▸ **Items stored from a collection**:
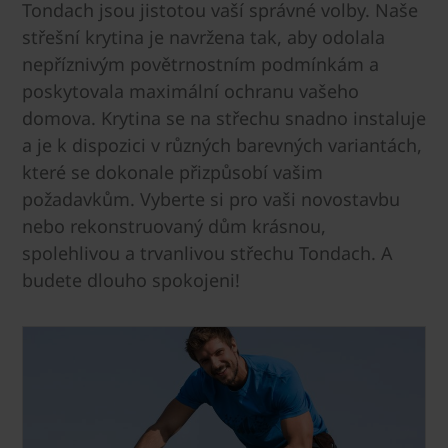
Tondach jsou jistotou vaší správné volby. Naše
střešní krytina je navržena tak, aby odolala
nepříznivým povětrnostním podmínkám a
poskytovala maximální ochranu vašeho
domova. Krytina se na střechu snadno instaluje
a je k dispozici v různých barevných variantách,
které se dokonale přizpůsobí vašim
požadavkům. Vyberte si pro vaši novostavbu
nebo rekonstruovaný dům krásnou,
spolehlivou a trvanlivou střechu Tondach. A
budete dlouho spokojeni!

▸ **YOUR GOAL**: Recast the text lines from all of the rows above as a JSON list of strings, one string per line, with blank lines left out. Leave the pictures out of the answer.

▸ **EXERCISE OUTPUT**:
[
  "Tondach jsou jistotou vaší správné volby. Naše",
  "střešní krytina je navržena tak, aby odolala",
  "nepříznivým povětrnostním podmínkám a",
  "poskytovala maximální ochranu vašeho",
  "domova. Krytina se na střechu snadno instaluje",
  "a je k dispozici v různých barevných variantách,",
  "které se dokonale přizpůsobí vašim",
  "požadavkům. Vyberte si pro vaši novostavbu",
  "nebo rekonstruovaný dům krásnou,",
  "spolehlivou a trvanlivou střechu Tondach. A",
  "budete dlouho spokojeni!"
]